Initializing the Classifier with newly created streams
CHECK_DW_ERROR(dwDNN_setCUDAStream(c1, m_dnn1));
CHECK_DW_ERROR(dwDataConditioner_initialize(&m_dataConditioner1, &m_networkInputDimensions,
&metadata.dataConditionerParams, c1,

Dear @a.a.menezes,
It is difficult to make a comment with the given information.
In general, Two GPU operations can run in parallel provided there is enough resources(like computation power) on GPU, both are launched from different CUDA streams and should be asynchronous in nature.

cudaMemcpy(m_dnnOutputsHost1.get(), m_dnnOutputsDevice1,
sizeof(float32_t) * m_totalSizesOutput, cudaMemcpyDeviceToHost)

cudaMemcpy operation runs in a default stream and hence can not overlap with other operations in another streams. You need to create non blocking CUDA streams and use cudaMemcpyAsync data trasnfer calls. Note that cudaMemcpyAsync() required pinned memory on host. Check to understand CUDA streams.

Check creating non blocking CUDA streams and use cudaMemcpyAsyn() and see if it helps

You mentioned about using pinned memory before performing cudaMemcpyAysnc. As I understand using pinned memory optimizes the copying of information from host to device.
I need to create and copy a pinned rgba image the classifier.
Is the below code correct with respect to driveworks APIs???

dwImageCUDA* rgbaImage = nullptr; // A pointer to the dwImageCUDA pointer (pageable)
dwImage_getCUDA(&rgbaImage, m_imageRGBA); //m_imageRGBA is a dwImageHandle having a rgba image (pageable)

dwImageCUDA* pinned_rgbaImage = nullptr;
   unsigned int bytes = sizeof(*rgbaImage);   // Calculate size of image  
   cudaMallocHost((void**)&pinnedrgbaImage, bytes);// host pinned

   dwImage_getCUDA(&pinnedrgbaImage, m_imageRGBA);  //Image info copied to pinned memory

   CHECK_DW_ERROR(dwDataConditioner_prepareData(m_dnnInputDevice[0], &pinnedrgbaImage, 1, &roi,

                                                        cudaAddressModeClamp, m_dataConditioner[0]));  //Having behavior as cudamemcpy (HtoD)


Below are 2images
image 1) 1 classifier having an inference time of 2ms.

2) 4 classifier running on different streams in parallel having an inference time of 6ms instead of 2ms.
Why are there pauses in between Kernels of each classifiers?

Dear @a.a.menezes,
Could you please attach both nvprof files.

Thanks @SivaRamaKrishnaNV for the reply.
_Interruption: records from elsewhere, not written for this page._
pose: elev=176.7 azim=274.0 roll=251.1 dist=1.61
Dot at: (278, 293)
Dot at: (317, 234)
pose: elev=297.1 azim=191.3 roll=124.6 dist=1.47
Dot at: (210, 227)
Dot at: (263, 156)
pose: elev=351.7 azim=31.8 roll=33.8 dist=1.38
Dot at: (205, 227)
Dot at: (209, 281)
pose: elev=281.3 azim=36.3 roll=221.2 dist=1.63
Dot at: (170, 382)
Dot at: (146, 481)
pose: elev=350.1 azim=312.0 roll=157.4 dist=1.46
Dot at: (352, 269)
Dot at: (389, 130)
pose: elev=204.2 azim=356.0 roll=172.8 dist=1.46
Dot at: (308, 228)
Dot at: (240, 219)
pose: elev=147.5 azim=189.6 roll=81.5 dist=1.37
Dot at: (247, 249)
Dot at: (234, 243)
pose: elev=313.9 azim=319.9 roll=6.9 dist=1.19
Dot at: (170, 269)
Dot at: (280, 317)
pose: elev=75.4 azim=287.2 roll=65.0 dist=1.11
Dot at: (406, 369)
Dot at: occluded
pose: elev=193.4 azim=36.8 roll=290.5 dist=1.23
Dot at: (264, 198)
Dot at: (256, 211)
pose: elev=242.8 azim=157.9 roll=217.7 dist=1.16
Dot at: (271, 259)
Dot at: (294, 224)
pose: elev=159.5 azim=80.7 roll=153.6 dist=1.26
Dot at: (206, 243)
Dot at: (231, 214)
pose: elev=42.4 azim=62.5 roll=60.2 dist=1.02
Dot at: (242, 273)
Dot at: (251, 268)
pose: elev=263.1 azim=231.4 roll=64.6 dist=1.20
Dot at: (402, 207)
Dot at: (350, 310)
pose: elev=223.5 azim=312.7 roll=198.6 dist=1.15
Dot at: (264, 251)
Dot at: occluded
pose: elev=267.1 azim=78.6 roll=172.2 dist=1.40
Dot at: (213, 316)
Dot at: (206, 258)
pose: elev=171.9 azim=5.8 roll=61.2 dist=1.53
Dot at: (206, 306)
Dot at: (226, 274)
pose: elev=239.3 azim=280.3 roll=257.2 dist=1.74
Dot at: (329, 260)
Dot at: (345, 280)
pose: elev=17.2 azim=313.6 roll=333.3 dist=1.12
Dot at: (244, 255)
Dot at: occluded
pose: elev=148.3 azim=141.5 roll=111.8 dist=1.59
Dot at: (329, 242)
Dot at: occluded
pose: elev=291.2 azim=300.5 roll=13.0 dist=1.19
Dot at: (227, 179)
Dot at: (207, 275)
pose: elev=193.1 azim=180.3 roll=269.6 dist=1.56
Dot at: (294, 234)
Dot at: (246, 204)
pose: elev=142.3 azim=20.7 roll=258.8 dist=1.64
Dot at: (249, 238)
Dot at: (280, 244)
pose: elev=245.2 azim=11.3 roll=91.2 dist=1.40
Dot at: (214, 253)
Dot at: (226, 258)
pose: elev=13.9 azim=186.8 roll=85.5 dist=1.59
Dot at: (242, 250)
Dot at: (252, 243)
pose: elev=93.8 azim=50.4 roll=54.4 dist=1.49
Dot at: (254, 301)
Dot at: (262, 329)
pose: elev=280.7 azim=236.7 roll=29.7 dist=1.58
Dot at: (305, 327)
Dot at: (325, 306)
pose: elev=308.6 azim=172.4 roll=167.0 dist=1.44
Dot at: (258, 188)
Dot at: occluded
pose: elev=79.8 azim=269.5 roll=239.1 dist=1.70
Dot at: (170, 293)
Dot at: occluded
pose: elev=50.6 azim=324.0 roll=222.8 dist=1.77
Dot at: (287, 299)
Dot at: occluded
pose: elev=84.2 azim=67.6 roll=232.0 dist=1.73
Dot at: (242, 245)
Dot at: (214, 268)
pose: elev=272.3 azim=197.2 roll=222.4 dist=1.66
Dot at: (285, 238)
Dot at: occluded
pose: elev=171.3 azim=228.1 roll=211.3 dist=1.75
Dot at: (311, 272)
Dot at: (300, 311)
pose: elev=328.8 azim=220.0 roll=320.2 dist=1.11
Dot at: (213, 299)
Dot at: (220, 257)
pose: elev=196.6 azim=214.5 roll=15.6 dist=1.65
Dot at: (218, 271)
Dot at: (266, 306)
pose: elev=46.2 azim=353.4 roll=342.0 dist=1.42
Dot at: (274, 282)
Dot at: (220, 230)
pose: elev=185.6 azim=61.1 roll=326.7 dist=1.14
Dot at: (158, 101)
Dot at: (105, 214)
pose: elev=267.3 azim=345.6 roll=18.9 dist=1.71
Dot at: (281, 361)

I cannot upload nvvp files using the upload option. it accepts only (jpg, jpeg, png, gif, log)


Any update on the above issue

Dear @a.a.menezes,
I could see that compute kernels from different threads are overlapping.

Why there are pauses in between Kernels of each classifiers?

You could see that due to overlap of kernels from different threads, you notice gaps the kernel execution time line of one thread.

I ran two instances of driveNet in parallel and observed the following:
Not all the kernels of the network can run in parallel even though they are on different streams.
The benefit is only for those kernels that can run in parallel.
Does distributing them on 2 different devices help ( Tegra A, Tegra B)?

Dear a.a.menezes,
a GPU can run two CUDA kerenls in parallel if there are enough resources.
Does distributing them on 2 different devices help

Yes. Note that two tegras are like seperate system. You can run two different applications on Two Tegras. If they need any synchronisation and sharing of data, it has to transferred via network

Thanks for the reply. Can you provide any example code on how to run two different applications on two Tegras?

Dear @a.a.menezes,
There is no sample application to make use of both tegras. As I said, they are like separate systems. You need to run your application seperately on each of tegra and need to share data via network.